#### YOUR GOAL:
Work out how many lines in the data below contain the string "LIST", and reply with that figure alone.

#### RECORDS PROVIDED:
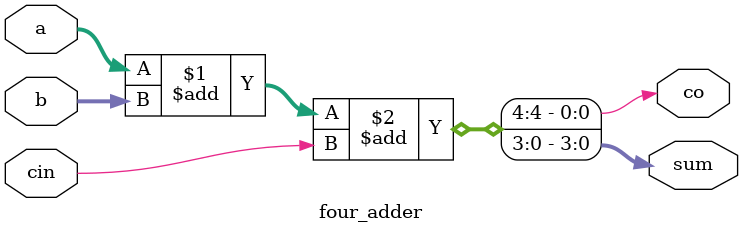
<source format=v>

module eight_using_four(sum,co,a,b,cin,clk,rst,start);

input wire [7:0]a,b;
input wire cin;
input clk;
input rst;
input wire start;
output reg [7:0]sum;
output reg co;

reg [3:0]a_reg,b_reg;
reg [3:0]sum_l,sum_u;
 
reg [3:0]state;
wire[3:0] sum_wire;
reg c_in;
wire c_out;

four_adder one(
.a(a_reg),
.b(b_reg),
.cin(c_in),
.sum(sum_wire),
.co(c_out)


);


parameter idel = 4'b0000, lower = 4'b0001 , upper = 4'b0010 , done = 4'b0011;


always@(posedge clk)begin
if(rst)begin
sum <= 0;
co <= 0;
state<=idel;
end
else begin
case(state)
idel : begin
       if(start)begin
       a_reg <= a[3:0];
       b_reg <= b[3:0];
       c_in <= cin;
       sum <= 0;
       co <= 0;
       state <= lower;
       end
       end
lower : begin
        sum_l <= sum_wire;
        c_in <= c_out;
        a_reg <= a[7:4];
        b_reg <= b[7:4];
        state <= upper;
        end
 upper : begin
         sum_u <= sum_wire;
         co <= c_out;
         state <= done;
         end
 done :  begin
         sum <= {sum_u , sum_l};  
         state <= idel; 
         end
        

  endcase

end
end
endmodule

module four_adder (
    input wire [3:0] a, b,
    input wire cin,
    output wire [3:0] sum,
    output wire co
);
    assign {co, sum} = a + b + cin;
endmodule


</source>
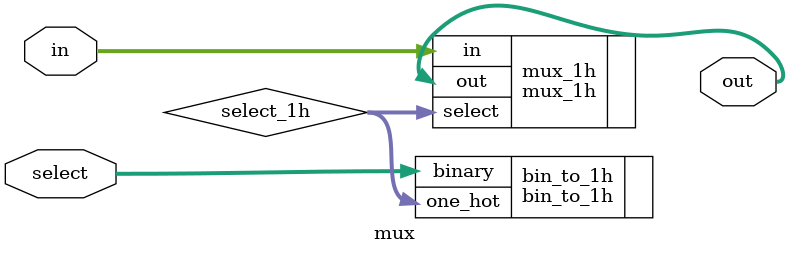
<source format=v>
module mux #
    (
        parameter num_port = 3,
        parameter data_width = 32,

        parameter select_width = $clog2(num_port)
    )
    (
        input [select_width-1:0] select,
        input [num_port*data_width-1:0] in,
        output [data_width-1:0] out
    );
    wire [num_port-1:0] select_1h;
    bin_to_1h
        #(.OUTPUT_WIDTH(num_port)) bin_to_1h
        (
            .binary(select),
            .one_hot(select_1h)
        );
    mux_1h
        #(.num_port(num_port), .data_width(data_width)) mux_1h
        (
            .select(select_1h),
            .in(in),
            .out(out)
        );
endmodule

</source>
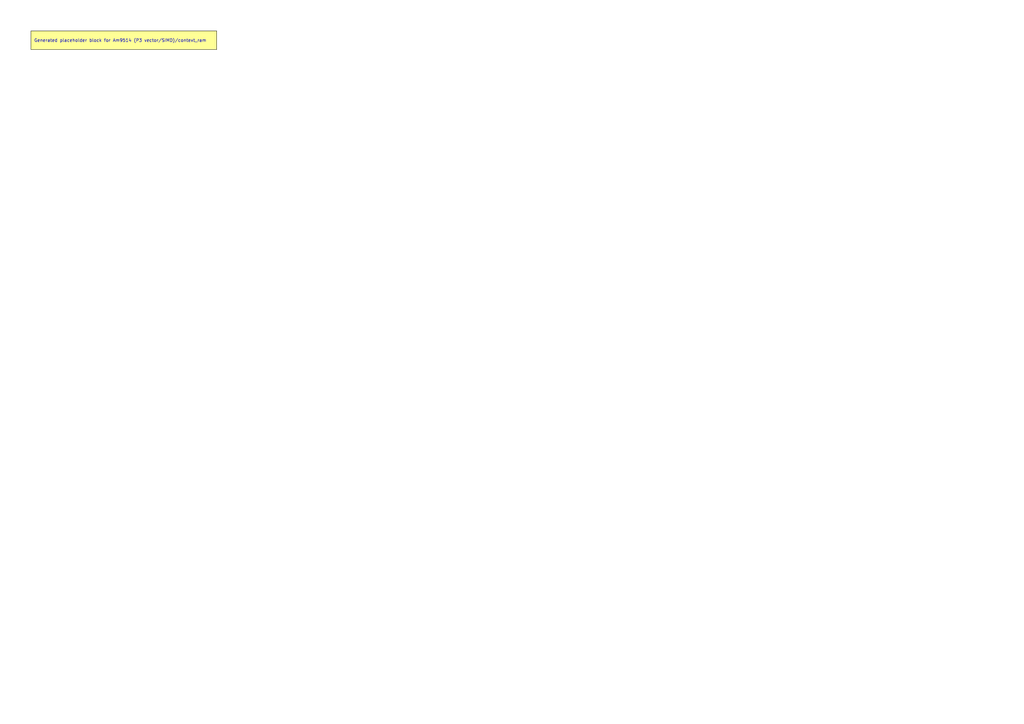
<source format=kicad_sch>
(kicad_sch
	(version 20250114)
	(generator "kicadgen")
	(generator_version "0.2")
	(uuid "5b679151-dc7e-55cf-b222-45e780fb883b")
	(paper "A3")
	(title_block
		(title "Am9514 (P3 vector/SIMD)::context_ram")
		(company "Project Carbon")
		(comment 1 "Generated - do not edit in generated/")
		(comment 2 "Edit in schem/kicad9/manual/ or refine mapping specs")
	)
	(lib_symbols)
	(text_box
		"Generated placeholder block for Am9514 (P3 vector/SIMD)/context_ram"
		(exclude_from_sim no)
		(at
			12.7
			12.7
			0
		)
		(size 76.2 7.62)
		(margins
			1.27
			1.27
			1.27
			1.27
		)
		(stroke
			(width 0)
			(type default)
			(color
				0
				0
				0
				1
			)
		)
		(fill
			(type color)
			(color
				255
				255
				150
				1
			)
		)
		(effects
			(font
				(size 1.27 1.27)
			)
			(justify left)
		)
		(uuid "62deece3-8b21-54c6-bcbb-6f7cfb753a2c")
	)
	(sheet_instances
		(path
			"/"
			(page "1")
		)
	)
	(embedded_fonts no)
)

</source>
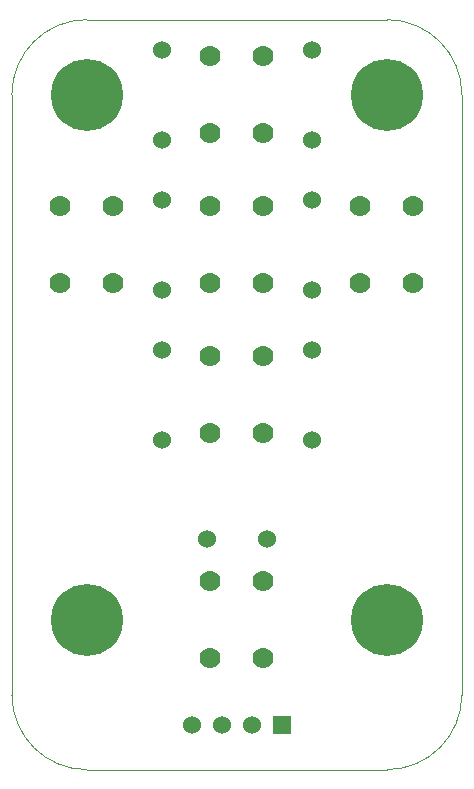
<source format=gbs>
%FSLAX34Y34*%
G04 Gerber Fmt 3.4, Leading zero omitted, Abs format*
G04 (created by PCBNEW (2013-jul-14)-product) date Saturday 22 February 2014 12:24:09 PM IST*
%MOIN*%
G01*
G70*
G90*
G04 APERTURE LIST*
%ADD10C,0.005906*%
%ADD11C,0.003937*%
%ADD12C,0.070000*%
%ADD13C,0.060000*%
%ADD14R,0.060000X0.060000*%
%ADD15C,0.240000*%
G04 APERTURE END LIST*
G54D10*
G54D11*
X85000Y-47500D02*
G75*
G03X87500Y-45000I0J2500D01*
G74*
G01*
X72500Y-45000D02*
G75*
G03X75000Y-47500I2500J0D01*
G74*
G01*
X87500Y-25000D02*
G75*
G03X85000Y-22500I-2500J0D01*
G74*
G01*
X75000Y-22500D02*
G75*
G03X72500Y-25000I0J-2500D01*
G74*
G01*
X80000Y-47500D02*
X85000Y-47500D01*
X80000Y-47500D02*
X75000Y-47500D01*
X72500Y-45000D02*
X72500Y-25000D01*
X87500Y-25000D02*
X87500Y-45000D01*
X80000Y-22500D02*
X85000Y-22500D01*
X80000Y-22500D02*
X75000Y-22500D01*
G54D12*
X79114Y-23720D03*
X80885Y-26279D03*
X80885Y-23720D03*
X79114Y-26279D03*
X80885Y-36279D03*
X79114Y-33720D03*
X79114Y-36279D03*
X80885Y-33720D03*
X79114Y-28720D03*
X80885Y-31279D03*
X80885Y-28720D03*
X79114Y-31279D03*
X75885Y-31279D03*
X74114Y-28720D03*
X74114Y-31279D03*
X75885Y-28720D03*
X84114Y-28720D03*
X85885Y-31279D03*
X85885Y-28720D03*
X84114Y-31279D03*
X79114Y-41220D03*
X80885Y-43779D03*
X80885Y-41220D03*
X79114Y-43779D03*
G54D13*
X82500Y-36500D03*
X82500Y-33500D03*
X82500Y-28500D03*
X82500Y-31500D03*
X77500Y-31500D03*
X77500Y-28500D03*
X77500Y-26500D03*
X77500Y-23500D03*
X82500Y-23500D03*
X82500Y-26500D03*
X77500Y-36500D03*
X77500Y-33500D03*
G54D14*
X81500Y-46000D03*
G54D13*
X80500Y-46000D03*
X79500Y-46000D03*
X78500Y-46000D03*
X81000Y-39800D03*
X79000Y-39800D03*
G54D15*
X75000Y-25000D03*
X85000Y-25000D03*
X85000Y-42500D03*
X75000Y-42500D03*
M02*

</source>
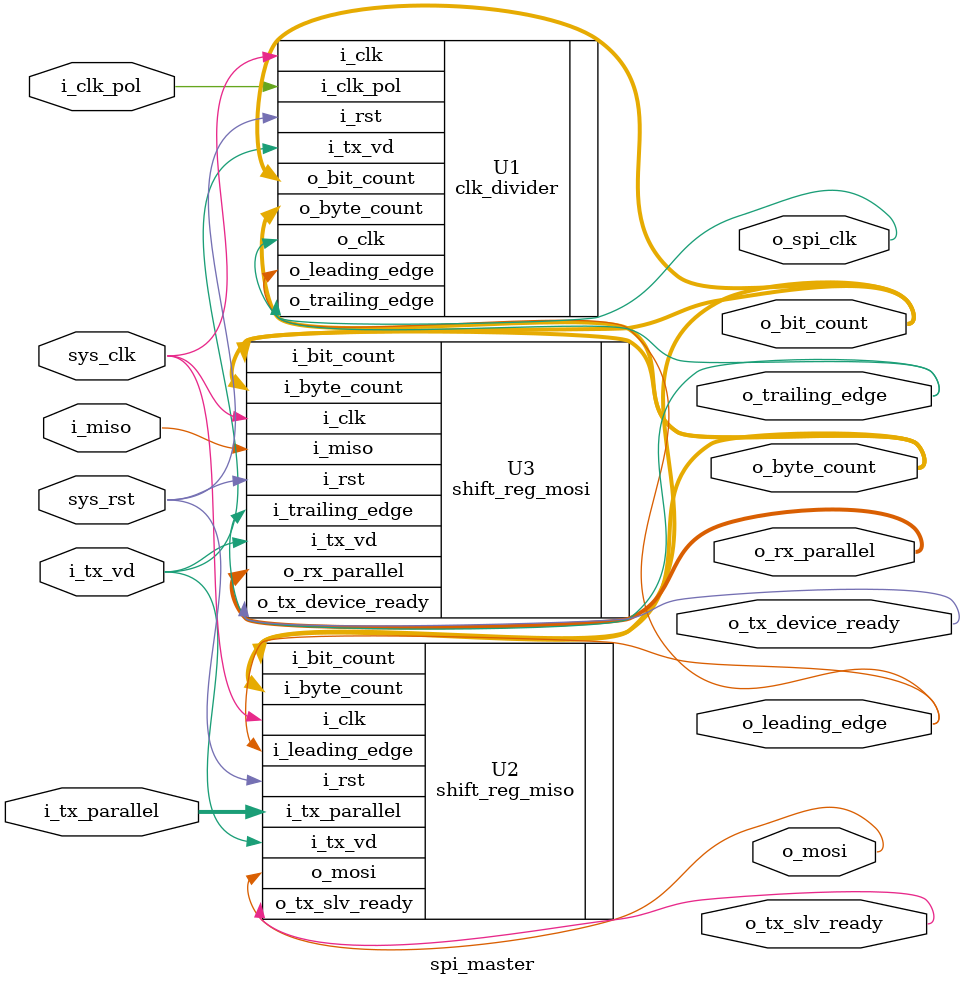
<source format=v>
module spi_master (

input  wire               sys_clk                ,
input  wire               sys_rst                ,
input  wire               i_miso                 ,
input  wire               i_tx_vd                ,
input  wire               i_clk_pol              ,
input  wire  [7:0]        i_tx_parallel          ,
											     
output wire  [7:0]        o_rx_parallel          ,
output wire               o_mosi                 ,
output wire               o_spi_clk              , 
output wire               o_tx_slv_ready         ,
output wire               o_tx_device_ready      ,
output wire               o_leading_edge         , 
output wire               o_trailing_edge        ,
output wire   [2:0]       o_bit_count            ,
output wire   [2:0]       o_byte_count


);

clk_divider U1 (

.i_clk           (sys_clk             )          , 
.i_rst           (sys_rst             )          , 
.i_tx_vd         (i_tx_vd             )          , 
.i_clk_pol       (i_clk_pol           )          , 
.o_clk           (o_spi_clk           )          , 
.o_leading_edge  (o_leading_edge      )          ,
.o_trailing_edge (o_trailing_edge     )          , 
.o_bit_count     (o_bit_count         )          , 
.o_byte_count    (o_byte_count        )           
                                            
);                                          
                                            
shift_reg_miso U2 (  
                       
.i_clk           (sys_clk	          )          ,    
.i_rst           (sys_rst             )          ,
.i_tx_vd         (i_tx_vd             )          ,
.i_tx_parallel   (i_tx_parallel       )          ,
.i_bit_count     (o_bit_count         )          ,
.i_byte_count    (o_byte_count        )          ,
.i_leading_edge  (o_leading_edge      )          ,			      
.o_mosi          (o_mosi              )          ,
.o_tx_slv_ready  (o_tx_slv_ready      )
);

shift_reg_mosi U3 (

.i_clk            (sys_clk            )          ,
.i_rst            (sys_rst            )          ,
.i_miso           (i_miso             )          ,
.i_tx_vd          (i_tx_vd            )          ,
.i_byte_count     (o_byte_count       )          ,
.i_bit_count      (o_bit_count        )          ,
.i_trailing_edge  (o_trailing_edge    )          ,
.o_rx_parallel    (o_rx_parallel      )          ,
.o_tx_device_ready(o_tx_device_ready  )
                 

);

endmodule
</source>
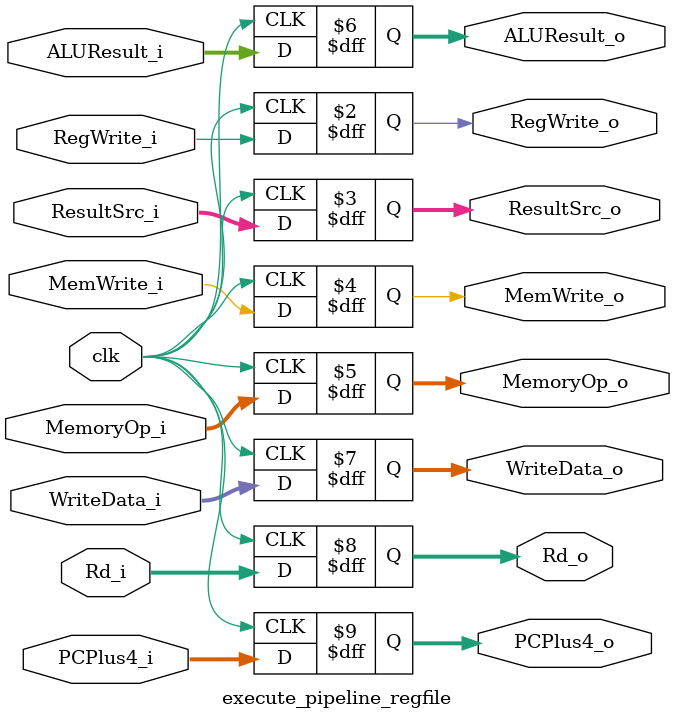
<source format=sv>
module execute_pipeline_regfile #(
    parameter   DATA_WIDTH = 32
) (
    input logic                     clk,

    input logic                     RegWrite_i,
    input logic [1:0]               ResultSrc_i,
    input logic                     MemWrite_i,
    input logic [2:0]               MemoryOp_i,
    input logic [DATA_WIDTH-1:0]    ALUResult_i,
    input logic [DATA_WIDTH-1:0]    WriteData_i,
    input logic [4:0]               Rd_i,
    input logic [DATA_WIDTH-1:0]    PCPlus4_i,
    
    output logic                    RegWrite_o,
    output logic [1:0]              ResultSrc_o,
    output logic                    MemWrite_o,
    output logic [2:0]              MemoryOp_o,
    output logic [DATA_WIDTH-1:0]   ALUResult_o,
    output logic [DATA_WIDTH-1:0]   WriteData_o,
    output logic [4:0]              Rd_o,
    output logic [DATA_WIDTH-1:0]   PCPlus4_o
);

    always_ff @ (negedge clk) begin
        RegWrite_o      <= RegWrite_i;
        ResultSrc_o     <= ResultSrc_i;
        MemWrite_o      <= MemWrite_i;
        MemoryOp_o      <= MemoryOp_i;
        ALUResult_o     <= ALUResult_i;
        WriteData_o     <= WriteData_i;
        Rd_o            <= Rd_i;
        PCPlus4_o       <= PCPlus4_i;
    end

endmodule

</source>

#### EXERCISE SOLUTION:
2